Romans 10:13 “‘Everyone who calls on the name of the Lord will be saved.’ How, then, can they call on the one they have not believed in?”
That is a quote of the Old Testament prophet Joel. It states one clear truth, and implies another one. To call on the name of the Lord is to speak to this God, to pray to him, to worship him, as your own. The person who calls on the name of the Lord isn’t saying his meal time or bed time prayers merely out of family custom. She isn’t bowing her head in prayer or singing God’s praises at church as a matter of conformity. She is not faking it to fit in with the rest of the group and avoid unwanted attention. These people genuinely claim this God as their own, know him, have become his people, and bring him the concerns and appreciation of their hearts in word and song.
This is clear and explicit: Such people, every one of them, will be saved.
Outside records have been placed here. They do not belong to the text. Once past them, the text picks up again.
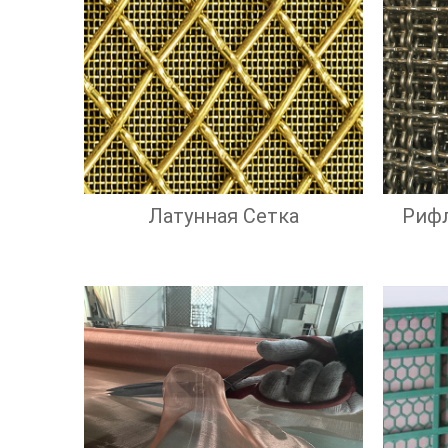
Латунная Сетка
Риф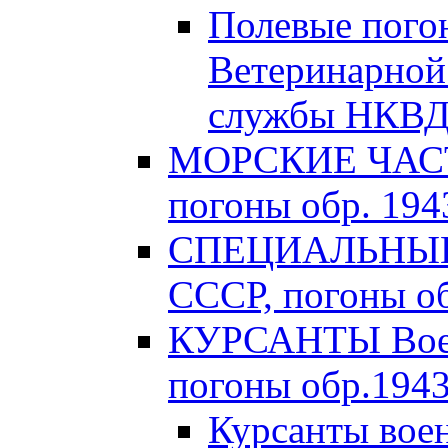
Полевые пого
Ветеринарной
службы НКВД 
МОРСКИЕ ЧАСТ
погоны обр. 1943
СПЕЦИАЛЬНЫЕ 
СССР, погоны об
КУРСАНТЫ Вое
погоны обр.1943 
Курсанты во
This is also clear, if only implied: Everyone else will be lost. There is no consolation prize for following the wrong god. There is no participation trophy for claiming no god at all. “Everyone who calls on the name of the Lord will be saved” is an important truth only if the opposite is equally as true. Paul’s words want to light a fire of urgency under us about our own condition–am I calling on the name of the Lord?–and our concern for billions of lost souls who face an unspeakable fate if something doesn’t change.
So a question naturally follows: “How, then, can they call on the one they have not believed in?” “How can unbelievers call on God?” The question is rhetorical and the answer is clear: “They can’t.”
Unbelievers can go to church and mouth the words everyone else is saying. Twice in my ministry I caught men who openly admitted they had no faith confessing the Apostle’s Creed with the rest of the congregation. They were not members, and I knew that the reason they sometimes came was to please family members. But since they were saying the words with us, “I believe in God the Father Almighty…I believe in Jesus Christ, his only Son, our Lord…” I asked them about it. Maybe something had changed. I think it struck both men for the first time that these words were more than some formula we say. They mean something. At the time I asked, they both stopped saying the creed with us when they attended.
I wasn’t trying to make them stop. I just wanted to know where they stood. Sadly, both were still lost. Today, one of them does call on the name of the Lord from the heart. Hearing God’s word so often changed him. He believes, and we can count him a brother in the faith.
The other, so far as I know, has never come to trust Jesus as his Savior. Whether or not one believes is no small matter. It makes a difference as big as heaven or hell.